Jonfun
Established Member
It certainly isn't about pensions. However, the overall terms and conditions for guards are very favourable. A lot more favourable than many of the passengers being bitten by the strike.
Now the action of the guards is hitting other jobs and businesses without a massive loss to the guards, many people will start to question their support for those in a better position than themselves. Add into the mix that many services in the UK and worldwide operate very safely without a guard, then sympathy and support starts to wane. The "safety and security" angle also fades when most Northern services see the guard locked away on the rear cabin after 8pm - this would not change with a second staff member on board.
I suspect that many passengers would now rather see a service without a guard that runs on a Saturday, rather than no services in 2019.
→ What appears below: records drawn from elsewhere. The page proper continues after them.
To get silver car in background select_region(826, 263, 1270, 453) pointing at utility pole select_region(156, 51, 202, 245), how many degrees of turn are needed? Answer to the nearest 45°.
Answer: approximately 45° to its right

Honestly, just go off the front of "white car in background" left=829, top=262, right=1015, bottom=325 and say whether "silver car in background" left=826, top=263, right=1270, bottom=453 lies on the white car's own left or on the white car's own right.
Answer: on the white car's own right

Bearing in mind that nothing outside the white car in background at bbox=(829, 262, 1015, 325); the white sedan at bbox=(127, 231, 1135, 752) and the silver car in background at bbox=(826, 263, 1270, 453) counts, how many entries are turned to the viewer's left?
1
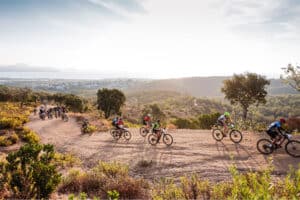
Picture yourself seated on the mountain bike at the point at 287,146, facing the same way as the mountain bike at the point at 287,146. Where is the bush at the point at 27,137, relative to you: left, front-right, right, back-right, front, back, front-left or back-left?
back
Ultimately, what the passengers want is a railway which runs an efficient service, and simply maintaining the status quo would achieve that. If the passengers aren't bothered if there's a guard or not, and by having a guard we won't have these strikes continuing in perpetuity, bearing in mind there's no additional cost to the train operator as they'd already guaranteed job security and wages, then why are we trying to change a system that clearly works fine with one which clearly doesn't as it's led to all of this?
The costs of this dispute are astronomical, it's having unquantifiable effect on communities and businesses, but they're still insisting on ploughing changes through when everybody knows that what we're seeing now is small fry compared to how bad the dispute could get.